--- Transcribed page contents ---
* * *
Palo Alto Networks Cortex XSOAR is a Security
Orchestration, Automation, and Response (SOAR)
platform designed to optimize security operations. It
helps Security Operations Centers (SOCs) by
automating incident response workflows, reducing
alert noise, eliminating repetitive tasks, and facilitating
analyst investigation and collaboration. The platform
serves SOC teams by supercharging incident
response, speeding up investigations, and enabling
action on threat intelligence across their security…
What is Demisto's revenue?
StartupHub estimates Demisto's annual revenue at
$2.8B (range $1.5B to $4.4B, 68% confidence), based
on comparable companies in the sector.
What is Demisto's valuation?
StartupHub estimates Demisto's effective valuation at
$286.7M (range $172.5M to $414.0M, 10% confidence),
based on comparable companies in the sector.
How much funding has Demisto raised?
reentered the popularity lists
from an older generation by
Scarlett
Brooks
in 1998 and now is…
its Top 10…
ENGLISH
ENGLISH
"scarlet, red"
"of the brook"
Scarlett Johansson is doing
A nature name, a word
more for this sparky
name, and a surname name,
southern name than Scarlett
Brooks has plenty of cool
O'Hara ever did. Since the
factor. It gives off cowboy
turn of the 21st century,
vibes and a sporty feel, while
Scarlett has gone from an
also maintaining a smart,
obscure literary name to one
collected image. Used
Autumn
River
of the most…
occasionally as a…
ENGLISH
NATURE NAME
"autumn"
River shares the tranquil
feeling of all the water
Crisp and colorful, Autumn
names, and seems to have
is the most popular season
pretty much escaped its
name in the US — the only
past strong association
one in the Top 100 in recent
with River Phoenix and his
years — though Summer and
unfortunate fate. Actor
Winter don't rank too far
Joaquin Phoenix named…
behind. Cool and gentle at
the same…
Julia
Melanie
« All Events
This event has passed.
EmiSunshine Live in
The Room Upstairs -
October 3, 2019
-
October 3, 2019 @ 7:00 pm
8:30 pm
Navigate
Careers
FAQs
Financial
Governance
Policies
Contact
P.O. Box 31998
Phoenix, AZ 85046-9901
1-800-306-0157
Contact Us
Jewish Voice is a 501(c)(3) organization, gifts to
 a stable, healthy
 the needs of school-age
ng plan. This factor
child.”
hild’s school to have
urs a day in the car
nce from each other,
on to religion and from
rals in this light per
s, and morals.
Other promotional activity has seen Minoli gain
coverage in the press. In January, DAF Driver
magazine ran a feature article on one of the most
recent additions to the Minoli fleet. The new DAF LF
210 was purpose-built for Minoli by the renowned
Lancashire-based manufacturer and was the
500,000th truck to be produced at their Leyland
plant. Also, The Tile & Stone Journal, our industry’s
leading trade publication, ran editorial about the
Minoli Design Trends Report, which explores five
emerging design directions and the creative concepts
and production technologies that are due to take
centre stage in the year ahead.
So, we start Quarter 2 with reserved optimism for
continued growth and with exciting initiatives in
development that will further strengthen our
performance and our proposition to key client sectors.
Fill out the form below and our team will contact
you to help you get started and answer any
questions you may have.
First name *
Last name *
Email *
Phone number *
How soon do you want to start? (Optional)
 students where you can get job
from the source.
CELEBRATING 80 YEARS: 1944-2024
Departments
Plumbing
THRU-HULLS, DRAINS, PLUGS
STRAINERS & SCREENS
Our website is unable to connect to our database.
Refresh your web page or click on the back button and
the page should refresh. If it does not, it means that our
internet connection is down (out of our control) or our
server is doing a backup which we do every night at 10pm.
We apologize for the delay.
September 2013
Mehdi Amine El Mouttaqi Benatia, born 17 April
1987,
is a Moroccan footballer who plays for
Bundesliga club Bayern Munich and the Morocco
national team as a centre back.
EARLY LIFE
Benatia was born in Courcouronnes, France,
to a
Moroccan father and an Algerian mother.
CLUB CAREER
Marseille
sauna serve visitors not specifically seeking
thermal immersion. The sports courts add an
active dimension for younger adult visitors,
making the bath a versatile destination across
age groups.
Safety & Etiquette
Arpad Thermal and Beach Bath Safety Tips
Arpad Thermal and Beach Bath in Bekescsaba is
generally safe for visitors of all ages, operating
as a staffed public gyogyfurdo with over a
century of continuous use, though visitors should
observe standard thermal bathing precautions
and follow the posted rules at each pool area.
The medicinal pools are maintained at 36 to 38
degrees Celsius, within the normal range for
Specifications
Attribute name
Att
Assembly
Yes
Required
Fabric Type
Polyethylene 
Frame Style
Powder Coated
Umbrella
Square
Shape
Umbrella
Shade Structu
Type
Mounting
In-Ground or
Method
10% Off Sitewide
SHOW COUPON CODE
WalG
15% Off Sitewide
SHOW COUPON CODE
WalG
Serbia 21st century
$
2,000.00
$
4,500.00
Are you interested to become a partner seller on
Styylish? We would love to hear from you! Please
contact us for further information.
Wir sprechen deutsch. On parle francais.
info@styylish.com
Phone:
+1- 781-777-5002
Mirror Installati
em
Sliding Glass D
* * *
--- ACTIVITY ---
Pick out each line above that includes "Minoli" and show it.

--- RESULT OF THE EXERCISE ---
Other promotional activity has seen Minoli gain
recent additions to the Minoli fleet. The new DAF LF
210 was purpose-built for Minoli by the renowned
Minoli Design Trends Report, which explores five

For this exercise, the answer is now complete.